# Uber vs DoorDash Which Pays Better, etc. ?



## DriverA1 (Apr 9, 2019)

Hi all,

I'm an Uber Eats driver but I have heard that Door Dash gives them a lot of competition. I'm interested in hearing the opinions and experiences of people who deliver for both companies. I'd like to know a few things about them such as:


rate of base pay
ranking system for delivery drivers
the types of orders received
use of the Door Dash red card
I'm weighing whether or not it Door Dash is really any better than Uber Eats.

Thanks.


----------



## Wildgoose (Feb 11, 2019)

DriverA1 said:


> Hi all,
> 
> I'm an Uber Eats driver but I have heard that Door Dash gives them a lot of competition. I'm interested in hearing the opinions and experiences of people who deliver for both companies. I'd like to know a few things about them such as:
> 
> ...

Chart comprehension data
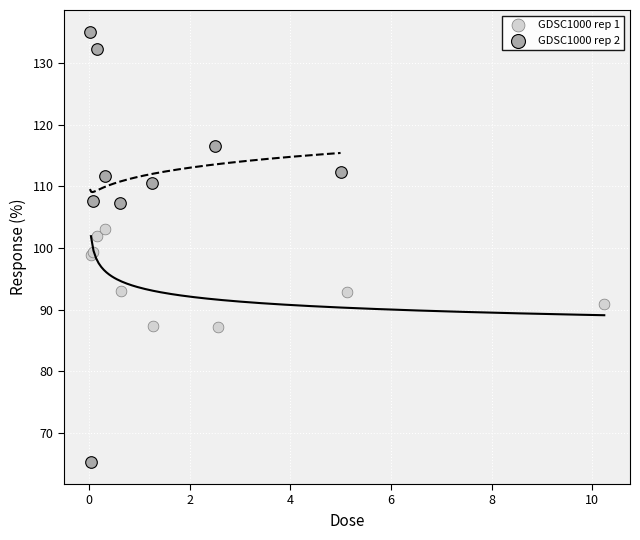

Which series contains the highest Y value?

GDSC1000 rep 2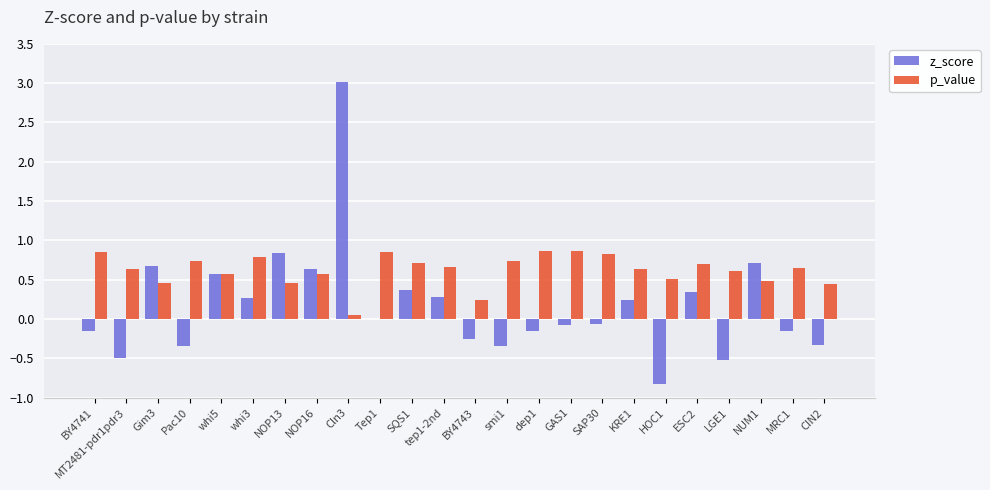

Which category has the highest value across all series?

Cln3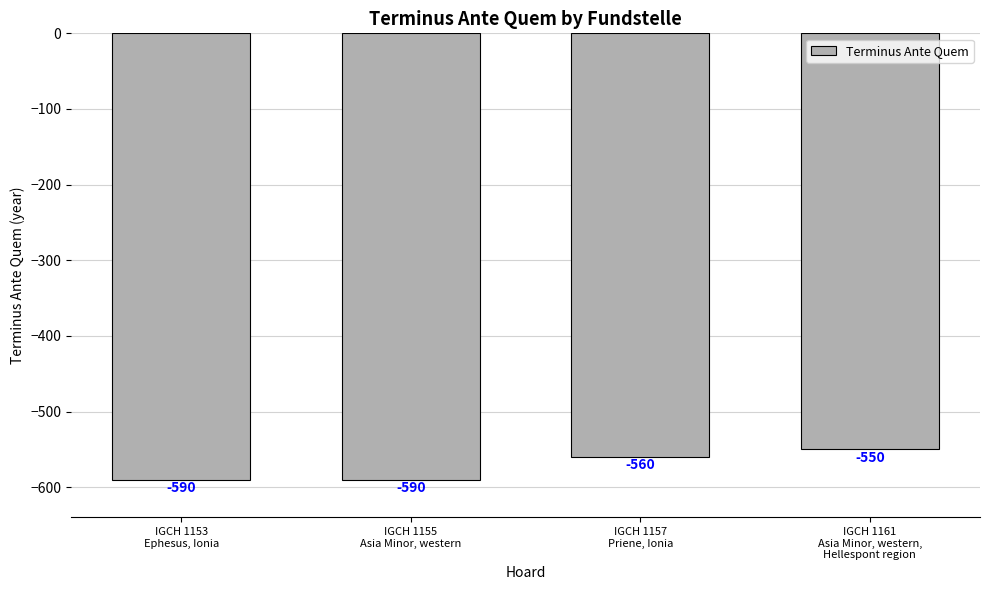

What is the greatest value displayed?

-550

--

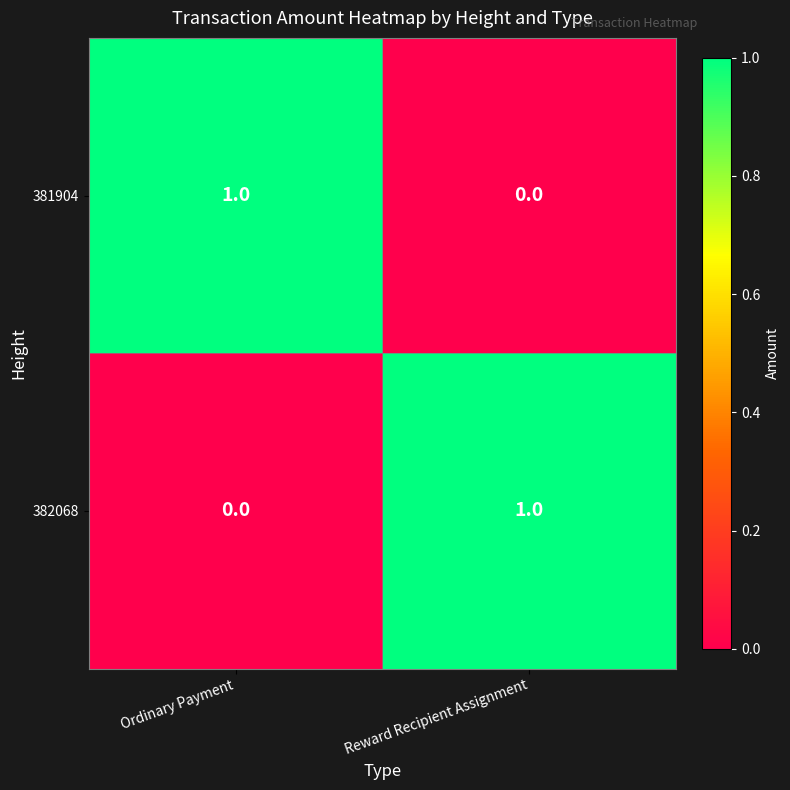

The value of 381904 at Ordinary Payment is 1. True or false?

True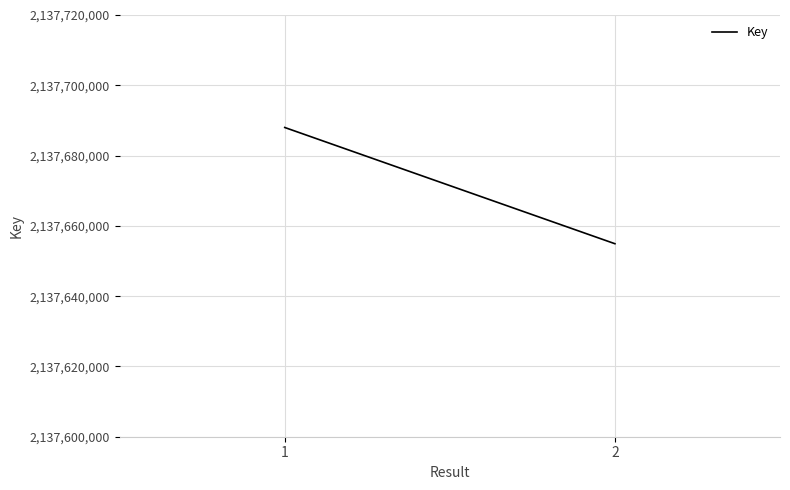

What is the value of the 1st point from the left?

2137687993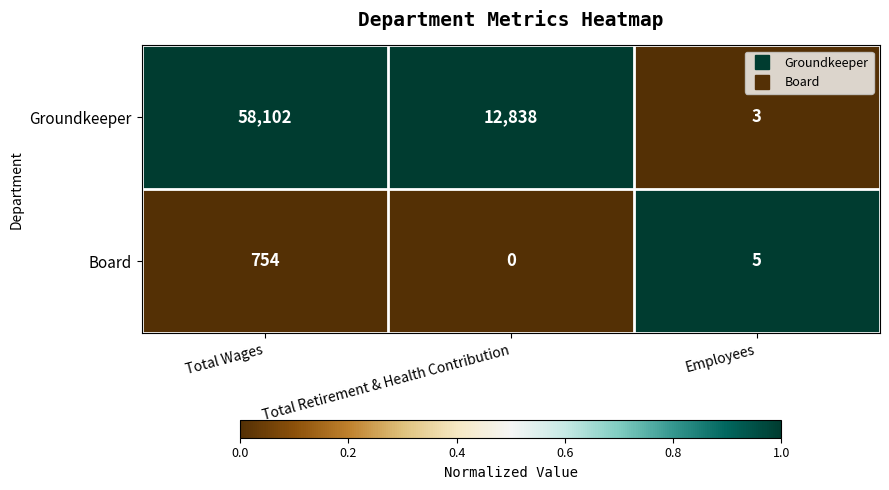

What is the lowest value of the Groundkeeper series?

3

§ **BRIEF 1**: Write out the forum thread word for word, from "rate of base" to "than Uber Eats.".
§ **BRIEF 2**: In the forum thread, which service does DriverA1 say they currently deliver for?
You will not need the listing for this work.

§ **TASK RESULT 1**:
rate of base pay
ranking system for delivery drivers
the types of orders received
use of the Door Dash red card
I'm weighing whether or not it Door Dash is really any better than Uber Eats.

§ **TASK RESULT 2**: Uber Eats